Hoje eu comprei uma berinjela pequena para fazer com molho de tomate e queijo, ao forno. Mas, já na hora de comprar, me lembrei de uma estória cabeluda. Minha irmã conhece uma pessoa, que tem um amigo que é dono de um motel. Aqui na grande São Paulo, perto de onde eu moro. E este amigo contou para esta pessoa, que contou para minha irmã, que contou para mim, que estou contando agora, que um cliente foi proibido de entrar no motel por causa das berinjelas. Pois é: berinjelas.
Era um cliente contumaz. Volta e meia aparecia por lá, cada vez (detalhe importante!) com uma acompanhante diferente. E, quando ia embora, o quarto estava repleto de berinjelas despedaçadas. Cansadas com a sujeira, as arrumadeiras se queixaram e os proprietários decidiram barrar o moço. Eu nem fiquei sabendo se elas estavam cruas ou cozidas. Grandes ou pequenas. Murchas ou rijas. Tampouco sei algo sobre o fulano ou suas variadas acompanhantes. Só sei que eram berinjelas.
A pergunta que me atormenta desde que eu soube desta estória é: o que este cara fazia com as berinjelas?
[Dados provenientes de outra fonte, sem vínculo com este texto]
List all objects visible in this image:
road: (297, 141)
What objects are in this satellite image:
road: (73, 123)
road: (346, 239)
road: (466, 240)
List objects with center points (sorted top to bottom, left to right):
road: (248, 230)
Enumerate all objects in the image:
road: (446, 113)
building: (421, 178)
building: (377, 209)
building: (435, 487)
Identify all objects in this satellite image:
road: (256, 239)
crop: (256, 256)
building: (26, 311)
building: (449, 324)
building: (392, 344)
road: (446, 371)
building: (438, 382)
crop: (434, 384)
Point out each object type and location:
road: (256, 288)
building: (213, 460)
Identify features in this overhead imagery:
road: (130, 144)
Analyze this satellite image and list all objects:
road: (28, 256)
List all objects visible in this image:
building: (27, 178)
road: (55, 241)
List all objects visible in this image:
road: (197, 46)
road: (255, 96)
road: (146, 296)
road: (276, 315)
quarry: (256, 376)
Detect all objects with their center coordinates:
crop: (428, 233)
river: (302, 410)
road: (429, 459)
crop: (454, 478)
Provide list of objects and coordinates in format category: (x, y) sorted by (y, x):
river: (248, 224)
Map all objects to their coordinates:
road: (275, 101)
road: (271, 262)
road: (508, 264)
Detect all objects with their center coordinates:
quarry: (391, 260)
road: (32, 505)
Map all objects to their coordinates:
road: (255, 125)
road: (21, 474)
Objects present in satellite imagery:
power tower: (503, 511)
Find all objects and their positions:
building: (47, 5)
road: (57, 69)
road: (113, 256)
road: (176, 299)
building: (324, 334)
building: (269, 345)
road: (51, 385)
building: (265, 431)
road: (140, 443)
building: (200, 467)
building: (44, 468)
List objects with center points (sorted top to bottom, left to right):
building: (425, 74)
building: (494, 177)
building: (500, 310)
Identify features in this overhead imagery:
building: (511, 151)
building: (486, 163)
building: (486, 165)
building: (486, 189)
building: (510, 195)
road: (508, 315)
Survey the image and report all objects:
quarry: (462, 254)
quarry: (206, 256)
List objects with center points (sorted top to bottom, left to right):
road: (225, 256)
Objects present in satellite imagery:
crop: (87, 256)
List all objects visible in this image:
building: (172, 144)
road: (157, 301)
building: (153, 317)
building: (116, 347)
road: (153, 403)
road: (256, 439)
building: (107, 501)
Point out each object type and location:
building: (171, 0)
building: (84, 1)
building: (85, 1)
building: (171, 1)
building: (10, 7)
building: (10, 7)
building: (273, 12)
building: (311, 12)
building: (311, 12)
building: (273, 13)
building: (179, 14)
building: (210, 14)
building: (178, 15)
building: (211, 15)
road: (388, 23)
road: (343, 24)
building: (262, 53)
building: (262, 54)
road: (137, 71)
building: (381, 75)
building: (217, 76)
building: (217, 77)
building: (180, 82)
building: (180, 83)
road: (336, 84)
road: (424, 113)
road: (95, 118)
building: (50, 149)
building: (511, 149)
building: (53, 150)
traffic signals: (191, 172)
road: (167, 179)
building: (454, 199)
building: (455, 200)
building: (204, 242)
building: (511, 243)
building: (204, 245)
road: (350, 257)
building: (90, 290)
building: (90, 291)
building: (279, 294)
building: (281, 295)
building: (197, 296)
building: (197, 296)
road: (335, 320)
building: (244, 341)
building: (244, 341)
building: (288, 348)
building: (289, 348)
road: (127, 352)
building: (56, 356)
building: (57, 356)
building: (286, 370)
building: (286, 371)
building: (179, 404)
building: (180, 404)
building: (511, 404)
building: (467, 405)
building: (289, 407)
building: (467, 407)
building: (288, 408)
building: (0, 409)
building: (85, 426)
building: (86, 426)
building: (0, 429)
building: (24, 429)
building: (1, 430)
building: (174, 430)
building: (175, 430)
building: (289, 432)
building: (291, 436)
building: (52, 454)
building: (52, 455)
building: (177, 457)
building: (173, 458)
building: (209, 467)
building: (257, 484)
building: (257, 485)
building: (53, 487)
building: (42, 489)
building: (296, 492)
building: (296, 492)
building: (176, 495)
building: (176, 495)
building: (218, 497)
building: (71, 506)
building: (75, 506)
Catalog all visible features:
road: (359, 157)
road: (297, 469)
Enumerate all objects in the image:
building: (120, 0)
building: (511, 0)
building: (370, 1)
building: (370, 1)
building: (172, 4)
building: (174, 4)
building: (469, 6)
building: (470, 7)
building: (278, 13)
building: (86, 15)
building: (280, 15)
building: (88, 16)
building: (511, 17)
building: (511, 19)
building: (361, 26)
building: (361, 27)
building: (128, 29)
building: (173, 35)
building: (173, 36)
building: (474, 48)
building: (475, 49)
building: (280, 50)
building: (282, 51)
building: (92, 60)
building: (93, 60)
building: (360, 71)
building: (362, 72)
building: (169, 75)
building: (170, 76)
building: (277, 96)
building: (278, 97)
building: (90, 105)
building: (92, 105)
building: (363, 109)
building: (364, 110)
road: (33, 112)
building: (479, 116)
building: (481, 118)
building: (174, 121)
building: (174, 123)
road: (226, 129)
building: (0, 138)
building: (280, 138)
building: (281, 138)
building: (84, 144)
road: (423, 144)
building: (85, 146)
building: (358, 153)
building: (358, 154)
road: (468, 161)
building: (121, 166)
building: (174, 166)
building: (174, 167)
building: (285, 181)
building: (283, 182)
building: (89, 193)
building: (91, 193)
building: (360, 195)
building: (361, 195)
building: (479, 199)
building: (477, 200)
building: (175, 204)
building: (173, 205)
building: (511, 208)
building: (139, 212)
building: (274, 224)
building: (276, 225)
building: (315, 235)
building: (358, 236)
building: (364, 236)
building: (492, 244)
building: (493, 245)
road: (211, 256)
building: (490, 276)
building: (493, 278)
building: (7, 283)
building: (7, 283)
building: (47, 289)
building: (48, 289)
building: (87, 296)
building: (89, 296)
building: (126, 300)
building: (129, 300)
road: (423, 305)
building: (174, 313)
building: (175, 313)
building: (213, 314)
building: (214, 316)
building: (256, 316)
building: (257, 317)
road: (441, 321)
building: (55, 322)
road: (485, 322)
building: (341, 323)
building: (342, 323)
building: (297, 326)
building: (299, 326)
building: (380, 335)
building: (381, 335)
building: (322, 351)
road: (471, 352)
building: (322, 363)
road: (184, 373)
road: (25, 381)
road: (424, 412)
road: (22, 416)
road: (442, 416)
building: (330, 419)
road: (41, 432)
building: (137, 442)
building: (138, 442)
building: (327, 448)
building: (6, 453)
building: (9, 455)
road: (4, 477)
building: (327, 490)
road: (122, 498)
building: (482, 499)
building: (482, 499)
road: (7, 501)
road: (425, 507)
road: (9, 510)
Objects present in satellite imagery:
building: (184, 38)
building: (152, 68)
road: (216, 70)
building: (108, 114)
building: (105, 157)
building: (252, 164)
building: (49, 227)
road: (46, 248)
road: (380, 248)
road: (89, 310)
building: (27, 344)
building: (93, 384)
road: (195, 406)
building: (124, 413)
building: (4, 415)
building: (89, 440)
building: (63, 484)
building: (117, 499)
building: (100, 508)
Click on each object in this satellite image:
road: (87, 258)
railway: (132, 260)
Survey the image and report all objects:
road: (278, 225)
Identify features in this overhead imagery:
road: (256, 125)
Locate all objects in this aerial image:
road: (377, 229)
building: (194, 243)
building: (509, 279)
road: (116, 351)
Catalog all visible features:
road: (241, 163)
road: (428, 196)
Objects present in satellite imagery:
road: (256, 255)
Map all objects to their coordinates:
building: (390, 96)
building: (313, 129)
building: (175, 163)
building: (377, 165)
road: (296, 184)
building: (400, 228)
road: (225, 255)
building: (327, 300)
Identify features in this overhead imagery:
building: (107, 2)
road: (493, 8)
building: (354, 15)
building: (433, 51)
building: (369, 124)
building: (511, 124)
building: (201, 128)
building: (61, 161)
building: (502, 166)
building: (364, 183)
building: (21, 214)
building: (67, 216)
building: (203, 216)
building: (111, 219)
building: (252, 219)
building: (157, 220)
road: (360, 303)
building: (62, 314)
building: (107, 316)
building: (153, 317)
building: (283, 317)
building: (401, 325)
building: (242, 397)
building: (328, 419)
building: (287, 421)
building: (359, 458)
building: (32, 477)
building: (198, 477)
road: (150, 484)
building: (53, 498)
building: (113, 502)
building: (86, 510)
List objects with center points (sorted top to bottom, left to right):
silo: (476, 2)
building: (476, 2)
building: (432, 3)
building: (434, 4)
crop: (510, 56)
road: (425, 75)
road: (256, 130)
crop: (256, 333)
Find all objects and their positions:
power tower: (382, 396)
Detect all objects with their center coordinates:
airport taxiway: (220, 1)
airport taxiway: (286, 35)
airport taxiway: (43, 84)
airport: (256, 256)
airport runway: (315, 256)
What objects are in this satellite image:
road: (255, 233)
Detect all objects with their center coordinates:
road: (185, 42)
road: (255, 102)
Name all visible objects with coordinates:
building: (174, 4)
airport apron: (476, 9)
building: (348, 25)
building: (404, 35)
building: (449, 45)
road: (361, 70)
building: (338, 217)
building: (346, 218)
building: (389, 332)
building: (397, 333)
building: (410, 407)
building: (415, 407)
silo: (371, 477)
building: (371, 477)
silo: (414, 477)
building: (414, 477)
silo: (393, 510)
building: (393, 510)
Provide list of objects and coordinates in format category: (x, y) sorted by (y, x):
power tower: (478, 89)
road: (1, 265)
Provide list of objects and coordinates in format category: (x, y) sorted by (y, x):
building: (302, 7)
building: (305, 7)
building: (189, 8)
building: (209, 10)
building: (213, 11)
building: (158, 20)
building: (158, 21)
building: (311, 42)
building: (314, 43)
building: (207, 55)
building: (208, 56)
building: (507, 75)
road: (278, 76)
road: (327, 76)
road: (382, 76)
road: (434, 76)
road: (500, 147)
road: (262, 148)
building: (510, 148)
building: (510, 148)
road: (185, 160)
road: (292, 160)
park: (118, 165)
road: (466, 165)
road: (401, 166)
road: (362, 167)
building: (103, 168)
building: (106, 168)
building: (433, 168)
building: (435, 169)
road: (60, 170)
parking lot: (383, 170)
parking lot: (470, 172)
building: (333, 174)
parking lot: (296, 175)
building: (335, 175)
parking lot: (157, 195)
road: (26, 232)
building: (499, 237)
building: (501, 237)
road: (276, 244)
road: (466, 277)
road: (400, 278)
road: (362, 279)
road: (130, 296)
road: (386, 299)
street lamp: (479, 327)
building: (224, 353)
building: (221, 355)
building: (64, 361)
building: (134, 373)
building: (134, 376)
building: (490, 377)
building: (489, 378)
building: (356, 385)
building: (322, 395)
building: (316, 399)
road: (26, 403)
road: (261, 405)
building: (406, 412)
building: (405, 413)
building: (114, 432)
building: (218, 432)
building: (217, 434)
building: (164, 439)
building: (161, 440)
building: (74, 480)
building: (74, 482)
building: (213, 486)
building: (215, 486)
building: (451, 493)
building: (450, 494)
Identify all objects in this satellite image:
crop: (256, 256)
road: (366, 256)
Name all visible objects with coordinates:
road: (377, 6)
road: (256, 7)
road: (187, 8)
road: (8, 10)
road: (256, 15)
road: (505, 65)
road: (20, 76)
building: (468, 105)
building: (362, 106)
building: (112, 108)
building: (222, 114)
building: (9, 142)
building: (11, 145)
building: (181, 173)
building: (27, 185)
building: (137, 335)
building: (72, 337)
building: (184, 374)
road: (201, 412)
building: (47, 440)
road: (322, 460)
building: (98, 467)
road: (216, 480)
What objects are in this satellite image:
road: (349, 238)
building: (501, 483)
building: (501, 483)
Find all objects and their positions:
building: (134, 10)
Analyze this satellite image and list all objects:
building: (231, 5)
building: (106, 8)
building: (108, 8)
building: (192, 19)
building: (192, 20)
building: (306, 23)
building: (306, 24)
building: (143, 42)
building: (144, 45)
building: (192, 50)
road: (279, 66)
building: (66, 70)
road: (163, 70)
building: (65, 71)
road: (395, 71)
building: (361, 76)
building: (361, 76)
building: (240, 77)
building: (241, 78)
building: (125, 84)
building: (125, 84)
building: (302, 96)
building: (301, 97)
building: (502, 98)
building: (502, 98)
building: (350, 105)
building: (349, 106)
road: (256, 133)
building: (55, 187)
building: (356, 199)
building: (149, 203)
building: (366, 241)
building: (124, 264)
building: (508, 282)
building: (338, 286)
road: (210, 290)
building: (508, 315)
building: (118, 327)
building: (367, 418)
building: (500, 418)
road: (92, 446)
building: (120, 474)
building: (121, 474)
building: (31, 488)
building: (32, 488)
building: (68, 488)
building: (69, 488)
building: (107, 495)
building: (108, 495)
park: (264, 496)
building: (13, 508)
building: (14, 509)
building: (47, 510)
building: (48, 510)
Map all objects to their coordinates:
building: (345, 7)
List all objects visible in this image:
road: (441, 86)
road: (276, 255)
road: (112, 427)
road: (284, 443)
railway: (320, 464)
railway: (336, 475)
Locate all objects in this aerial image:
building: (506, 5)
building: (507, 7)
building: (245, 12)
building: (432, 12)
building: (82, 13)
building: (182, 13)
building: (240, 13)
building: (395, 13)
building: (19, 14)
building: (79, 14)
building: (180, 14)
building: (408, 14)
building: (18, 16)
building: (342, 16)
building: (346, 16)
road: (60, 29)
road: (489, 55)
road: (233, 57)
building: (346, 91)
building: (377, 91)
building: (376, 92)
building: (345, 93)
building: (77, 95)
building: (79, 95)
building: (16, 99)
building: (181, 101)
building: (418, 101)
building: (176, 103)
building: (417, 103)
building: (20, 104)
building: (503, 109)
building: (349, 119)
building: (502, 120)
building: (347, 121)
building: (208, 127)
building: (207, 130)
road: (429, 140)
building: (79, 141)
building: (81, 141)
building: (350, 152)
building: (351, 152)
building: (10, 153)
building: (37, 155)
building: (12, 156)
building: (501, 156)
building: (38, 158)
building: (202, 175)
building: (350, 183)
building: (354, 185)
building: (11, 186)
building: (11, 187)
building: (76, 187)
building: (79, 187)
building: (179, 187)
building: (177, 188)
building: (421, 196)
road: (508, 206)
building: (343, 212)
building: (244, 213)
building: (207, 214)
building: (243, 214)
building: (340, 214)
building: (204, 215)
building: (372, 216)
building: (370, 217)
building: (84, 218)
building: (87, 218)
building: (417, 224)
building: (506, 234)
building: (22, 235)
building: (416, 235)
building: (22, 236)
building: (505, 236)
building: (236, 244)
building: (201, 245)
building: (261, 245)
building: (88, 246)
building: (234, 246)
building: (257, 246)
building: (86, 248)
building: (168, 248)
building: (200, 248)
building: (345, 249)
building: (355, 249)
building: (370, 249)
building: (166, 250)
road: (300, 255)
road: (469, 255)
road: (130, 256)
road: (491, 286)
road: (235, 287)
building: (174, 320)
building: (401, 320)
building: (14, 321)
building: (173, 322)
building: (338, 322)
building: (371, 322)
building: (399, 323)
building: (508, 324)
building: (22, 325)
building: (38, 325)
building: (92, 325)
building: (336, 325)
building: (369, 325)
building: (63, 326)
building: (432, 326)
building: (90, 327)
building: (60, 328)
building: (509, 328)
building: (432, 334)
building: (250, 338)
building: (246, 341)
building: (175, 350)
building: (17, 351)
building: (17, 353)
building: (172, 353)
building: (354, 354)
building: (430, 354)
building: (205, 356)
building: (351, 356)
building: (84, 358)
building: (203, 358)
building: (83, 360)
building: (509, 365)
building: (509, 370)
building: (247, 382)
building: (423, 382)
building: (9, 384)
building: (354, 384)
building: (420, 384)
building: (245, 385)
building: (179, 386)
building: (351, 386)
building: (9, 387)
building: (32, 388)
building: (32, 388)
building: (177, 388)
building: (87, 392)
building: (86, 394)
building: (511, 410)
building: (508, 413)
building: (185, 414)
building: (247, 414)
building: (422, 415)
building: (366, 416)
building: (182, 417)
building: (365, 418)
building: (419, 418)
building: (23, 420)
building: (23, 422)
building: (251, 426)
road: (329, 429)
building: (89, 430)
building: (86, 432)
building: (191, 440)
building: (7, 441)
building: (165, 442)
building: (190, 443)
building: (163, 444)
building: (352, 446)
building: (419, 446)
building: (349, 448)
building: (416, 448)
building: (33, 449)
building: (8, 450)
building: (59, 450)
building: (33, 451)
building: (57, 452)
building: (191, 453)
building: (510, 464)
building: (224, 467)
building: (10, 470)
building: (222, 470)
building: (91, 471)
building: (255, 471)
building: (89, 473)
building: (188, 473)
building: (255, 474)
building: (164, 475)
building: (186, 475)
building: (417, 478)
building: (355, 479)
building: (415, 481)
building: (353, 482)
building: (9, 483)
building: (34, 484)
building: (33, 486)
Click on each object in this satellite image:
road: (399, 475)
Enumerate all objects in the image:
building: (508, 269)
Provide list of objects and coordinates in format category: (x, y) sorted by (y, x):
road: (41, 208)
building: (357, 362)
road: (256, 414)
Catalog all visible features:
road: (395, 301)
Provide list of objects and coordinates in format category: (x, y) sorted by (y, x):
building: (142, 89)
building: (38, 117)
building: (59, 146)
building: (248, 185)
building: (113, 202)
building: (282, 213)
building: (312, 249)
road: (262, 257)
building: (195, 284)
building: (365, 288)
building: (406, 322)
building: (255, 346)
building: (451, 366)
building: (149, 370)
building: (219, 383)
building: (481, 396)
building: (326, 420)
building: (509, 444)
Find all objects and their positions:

Sei lá, se fossem pepinos, melancias, cenouras... mas, berinjelas? Estou lá no mercado comprando um singelo ingrediente para o almoço de amanhã e nem consigo escolher direito. Pego a primeira para não ficar pensando muito. Elas simplesmente perderam a inocência para mim. Não que eu tenha começado a sentir algum tipo de atração por berinjelas, além das já conhecidas gastronônicas. Apenas não sei conviver com um enigma tão grande.
Este tipo de dúvida me incomoda mais do que saber se há vida depois da morte. E, o pior, provavelmente eu nunca saiba...
Agora, se por acaso você for mais criativo do que eu e tiver alguma idéia do que se fazer num motel com berinjelas, me avise. Só por curiosidade.